MapReduce, MPP and Big Data Discussion

MapReduce, MPP and Big Data

MapReduce, MPP and Big Data

There's an interesting article discussing the relationship between the 'old skool' MPP approach to Big Data, and the 'new-fangled' MapReduce approach to Big Data over at ZDnet:

We felt compelled to comment, naturally:

"The central tenet that MapReduce and MPP have a lot in common is correct. From the user's perspective, the main difference is that MapReduce supports procedural languages (Java etc) and MPP systems are typically SQL-only databases. Both run by default on clusters of SMP nodes in a 'shared nothing' architecture.

Teradata has been owned by NCR and AT+T, which bought then sold NCR, so has not been independent for most of it's almost 30 years. The MPP usual suspects are indeed Teradata, IBM Netezza and EMC Greenplum with Microsoft's PDW yet to really make much of an appearance in the field.

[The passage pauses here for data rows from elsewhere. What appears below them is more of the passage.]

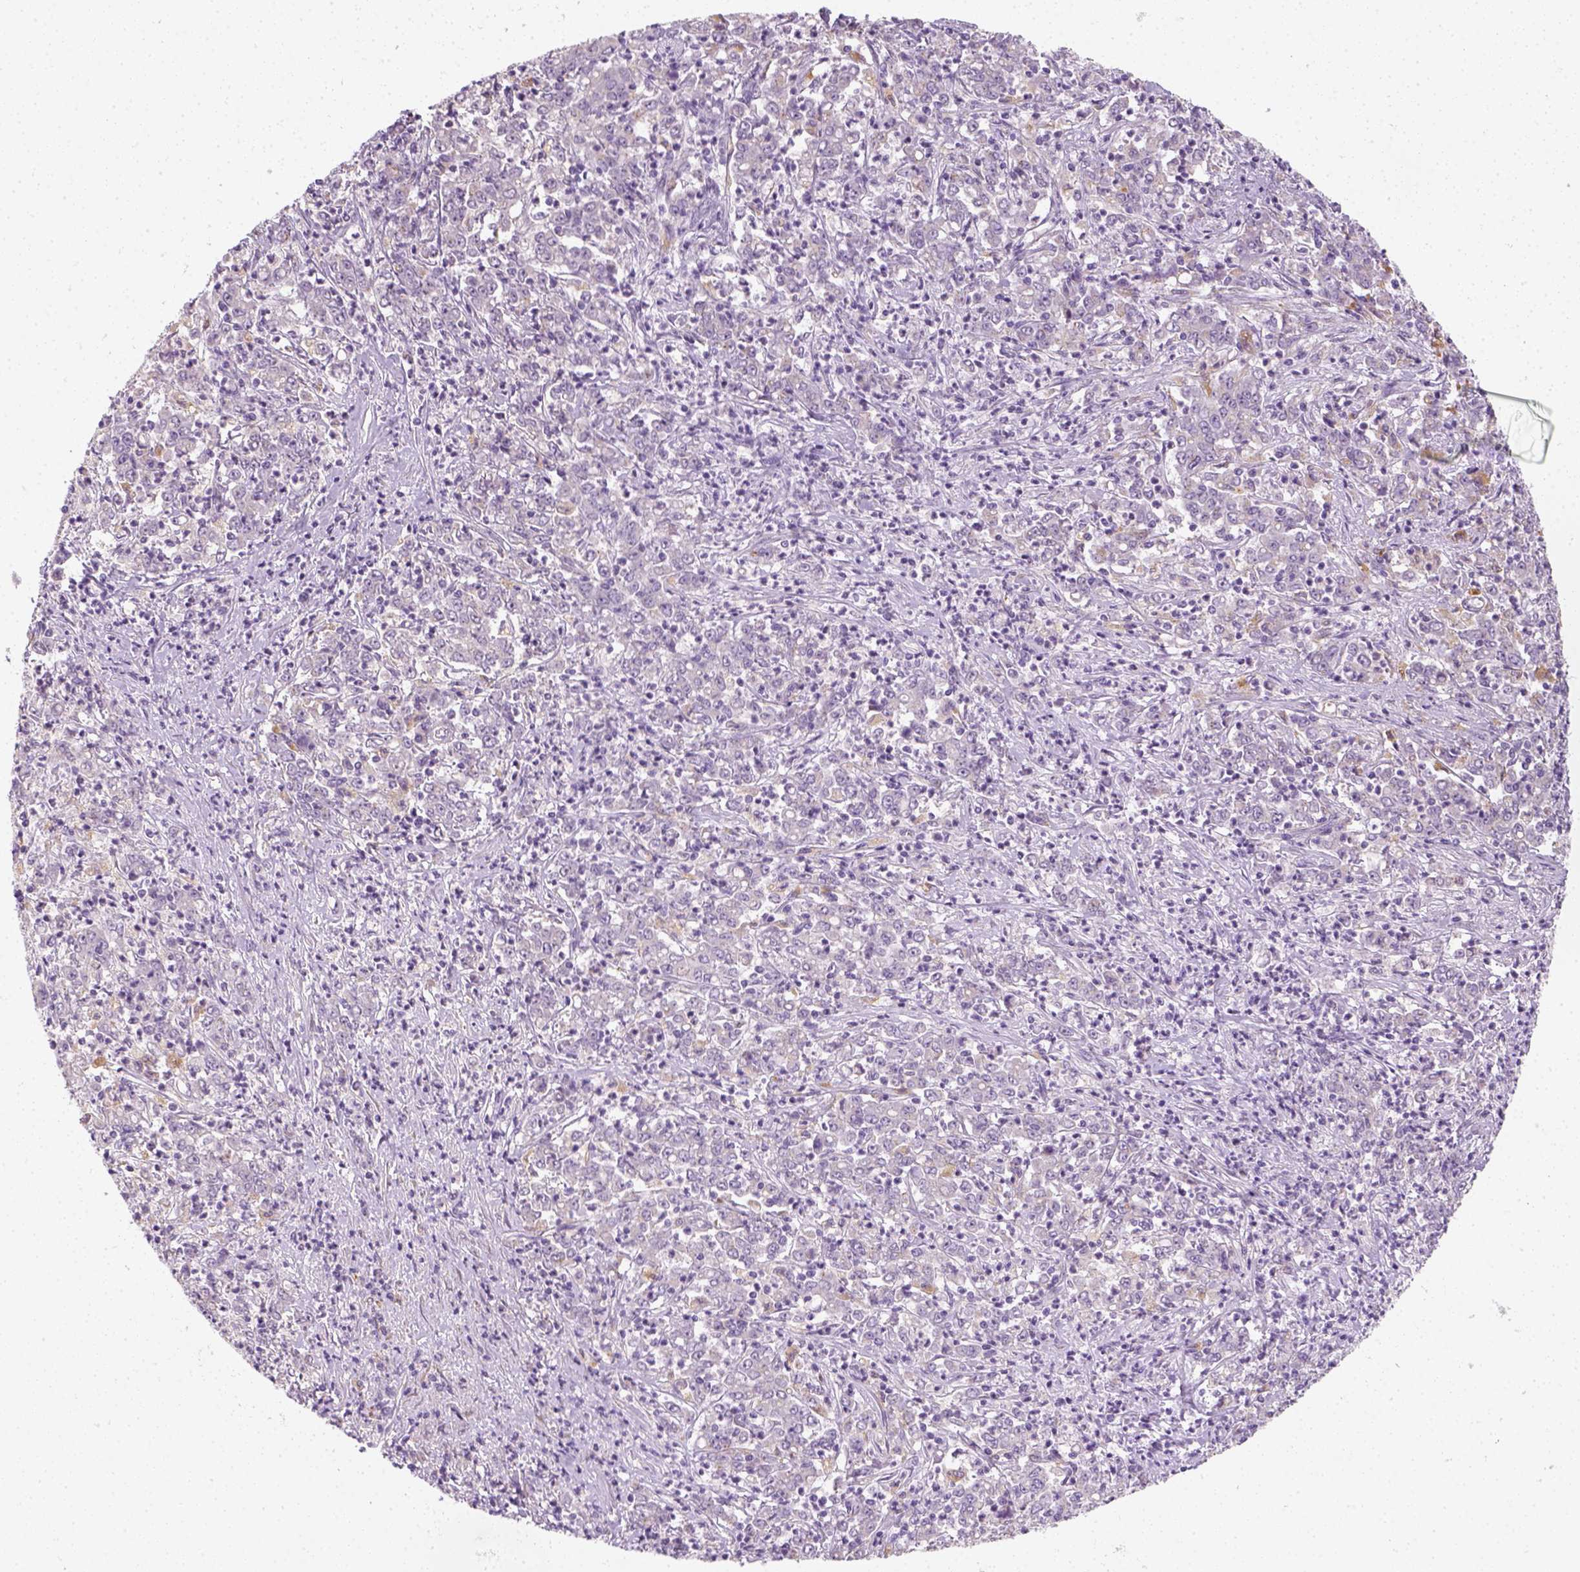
{"staining": {"intensity": "negative", "quantity": "none", "location": "none"}, "tissue": "stomach cancer", "cell_type": "Tumor cells", "image_type": "cancer", "snomed": [{"axis": "morphology", "description": "Adenocarcinoma, NOS"}, {"axis": "topography", "description": "Stomach, lower"}], "caption": "A histopathology image of stomach adenocarcinoma stained for a protein exhibits no brown staining in tumor cells.", "gene": "FAM163B", "patient": {"sex": "female", "age": 71}}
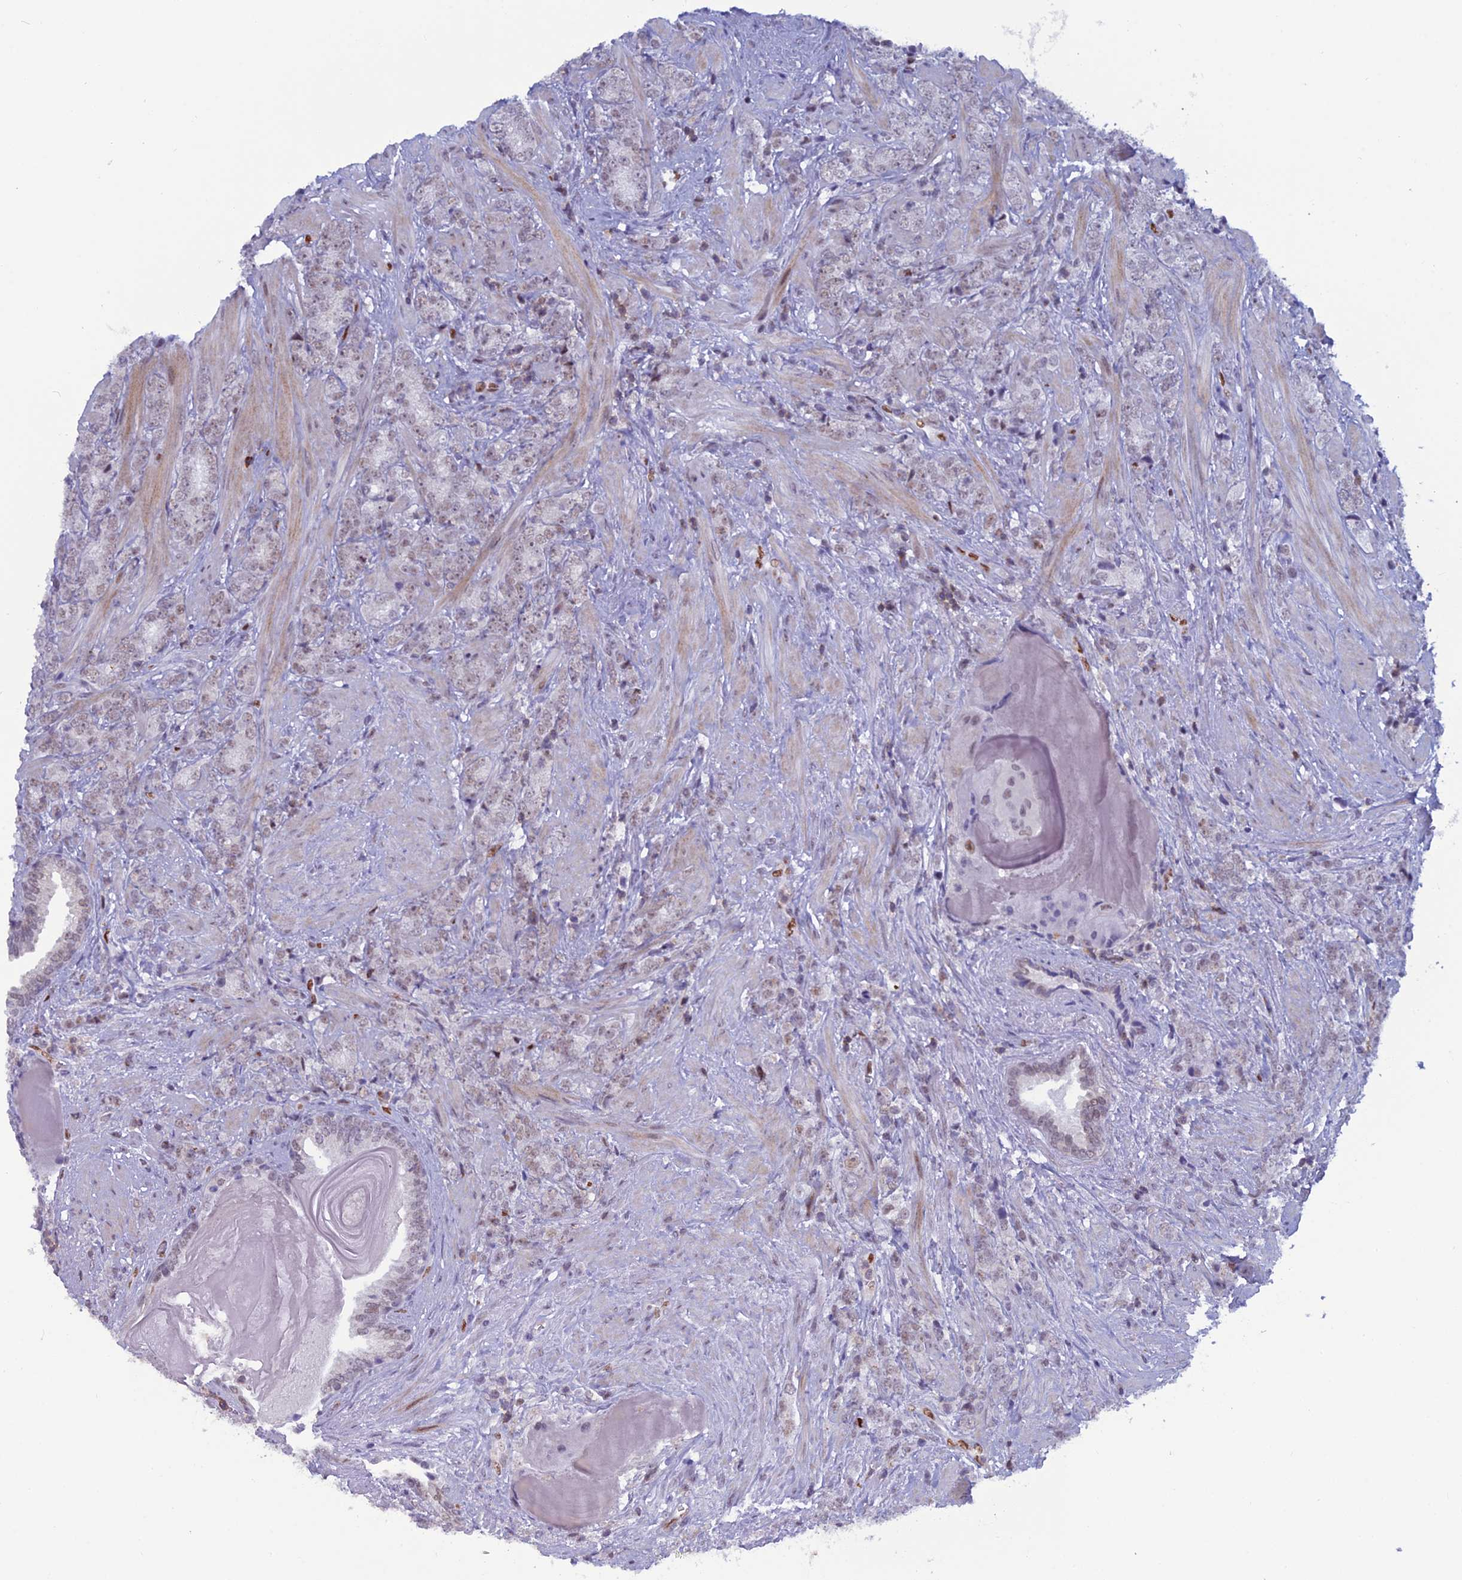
{"staining": {"intensity": "weak", "quantity": ">75%", "location": "nuclear"}, "tissue": "prostate cancer", "cell_type": "Tumor cells", "image_type": "cancer", "snomed": [{"axis": "morphology", "description": "Adenocarcinoma, High grade"}, {"axis": "topography", "description": "Prostate"}], "caption": "About >75% of tumor cells in prostate cancer reveal weak nuclear protein positivity as visualized by brown immunohistochemical staining.", "gene": "NOL4L", "patient": {"sex": "male", "age": 64}}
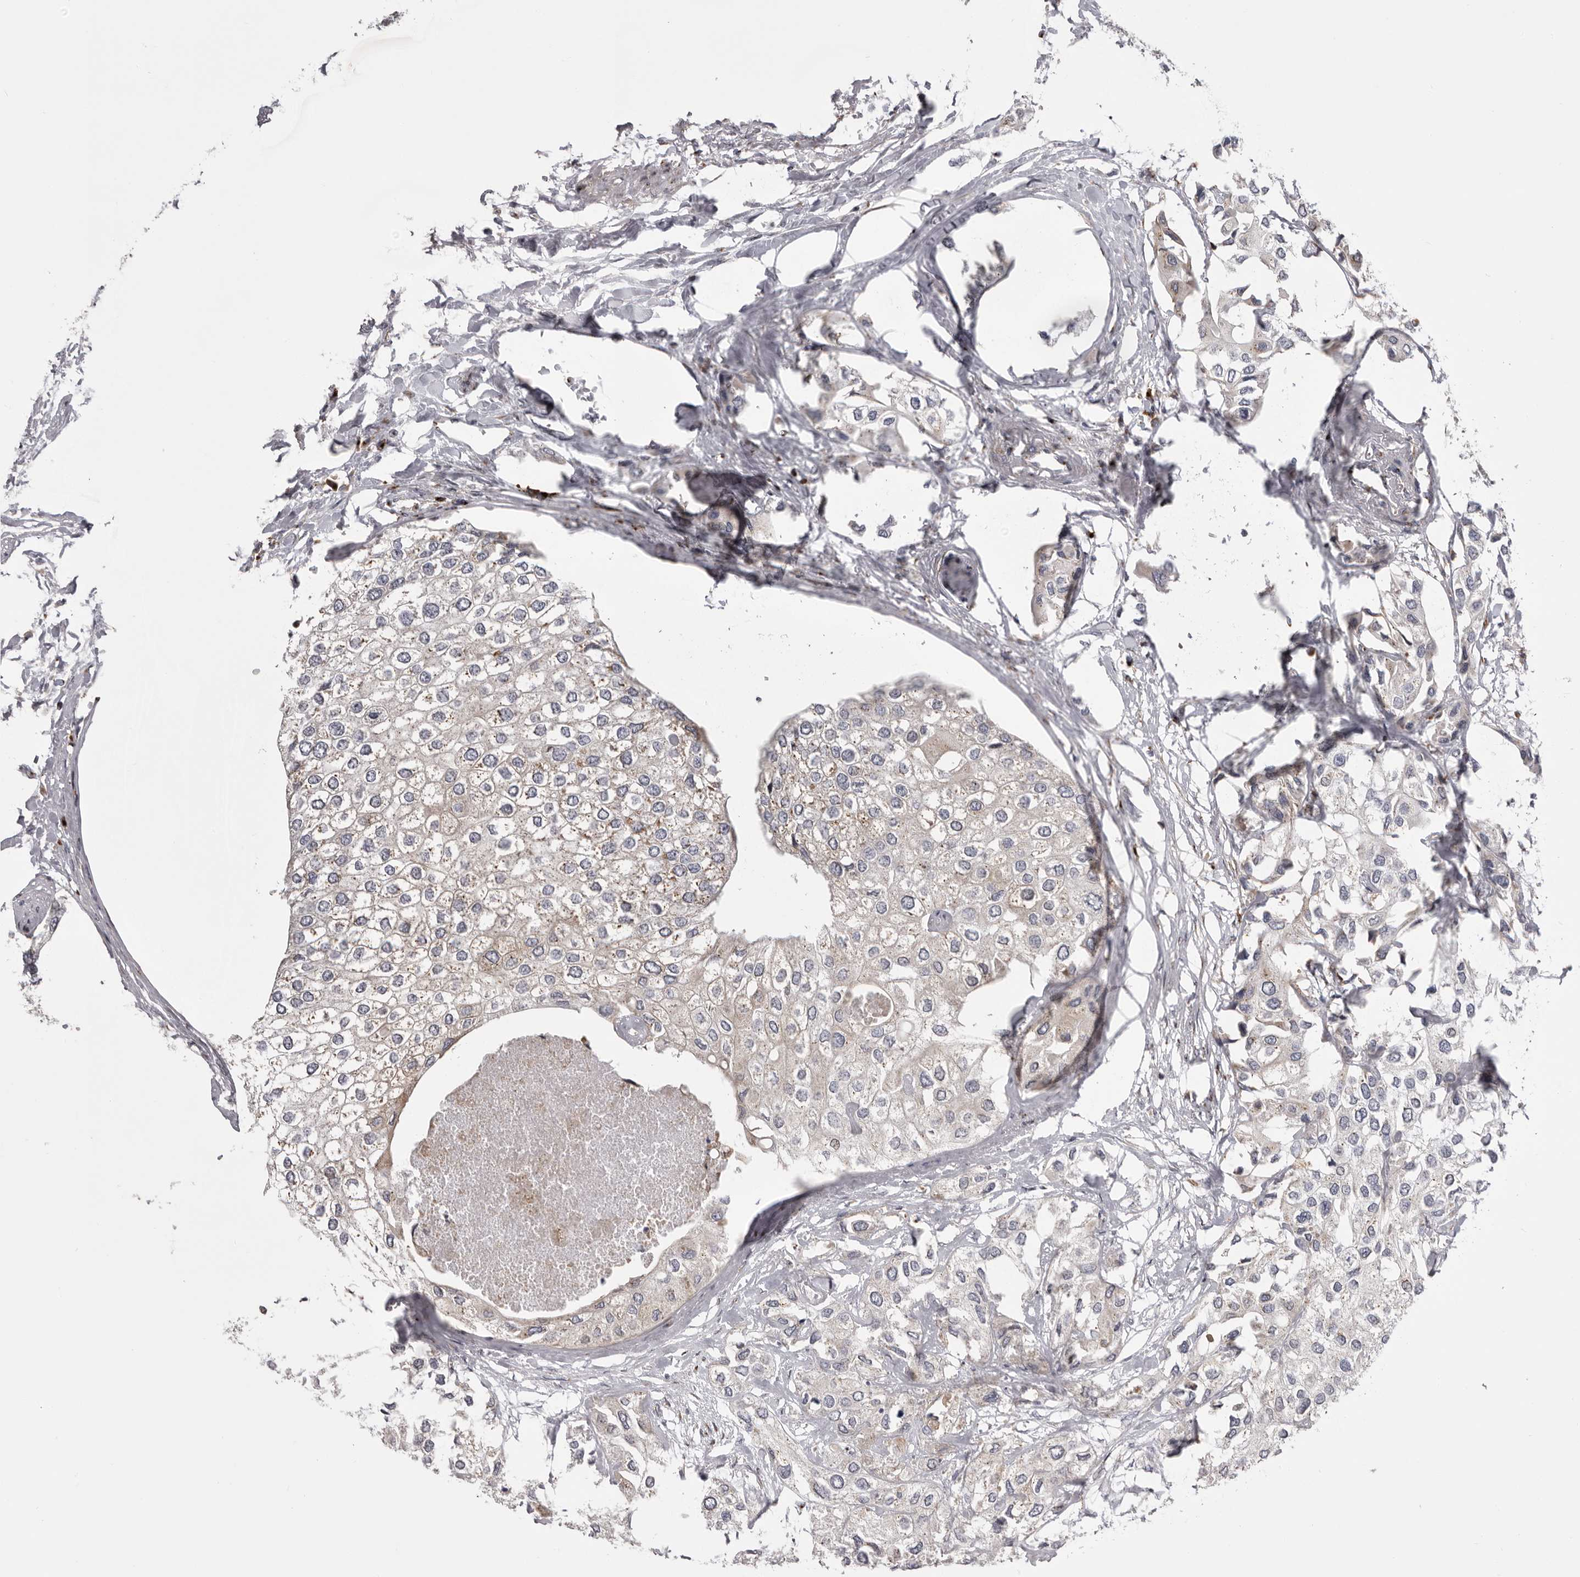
{"staining": {"intensity": "weak", "quantity": "25%-75%", "location": "cytoplasmic/membranous"}, "tissue": "urothelial cancer", "cell_type": "Tumor cells", "image_type": "cancer", "snomed": [{"axis": "morphology", "description": "Urothelial carcinoma, High grade"}, {"axis": "topography", "description": "Urinary bladder"}], "caption": "This is an image of IHC staining of urothelial cancer, which shows weak staining in the cytoplasmic/membranous of tumor cells.", "gene": "WDR47", "patient": {"sex": "male", "age": 64}}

MPP systems do not have to get 'used on expensive, specialized hardware'.

Teradata uses Dell SMP servers and LSI storage, although the BYNET interconnect is proprietary. The software version of Greenplum offers choice of SMP node, storage, OS and filesystem and can be scaled to as many nodes as you choose, all on COTS hardware. Netezza now uses IBM blades after migrating away from home-grown hardware, although the blade that hosts the FPGA is proprietary.

Not all MPP products are supplied in fixed appliance form. Teradata's non-appliance 'enterprise' offerings can be grown incrementally. This has been the case for decades. Only the relatively new 'appliance' offerings - a response to the competition Netezza brought to the MPP market - are non-expandable, and that's a product positioning choice not a technology limitation.

The software only version of Greenplum is similarly unhindered. You can scale Greenplum on as many commodity nodes as you wish. The DBMS licence is charged per TB of input data, not per node, so you are only bounded by how much data you wish to process, not the cost of the tin or the DBMS. Seems very reasonable.

SQL is not just 'easier and more productive', it's also understood by millions of users and developers worldwide. It is a standard after all. SQL is also generated by every query tool out there in the enterprise. For this reason alone it will never be displaced.

SQL and MPP are very much being implemented on commodity hardware, and MapReduce is being implemented in data warehouse environments. Greenplum already has MapReduce from MapR built into it's offering, and Teradata has them combined in its Aster stack. This evolution will continue at pace.

The next stage in this MPP + MapReduce evolution is a scalable cloud offering that can be spun up on demand on an arbitrary number of nodes with usable and stable inter-node and intra-node IO bandwidth. "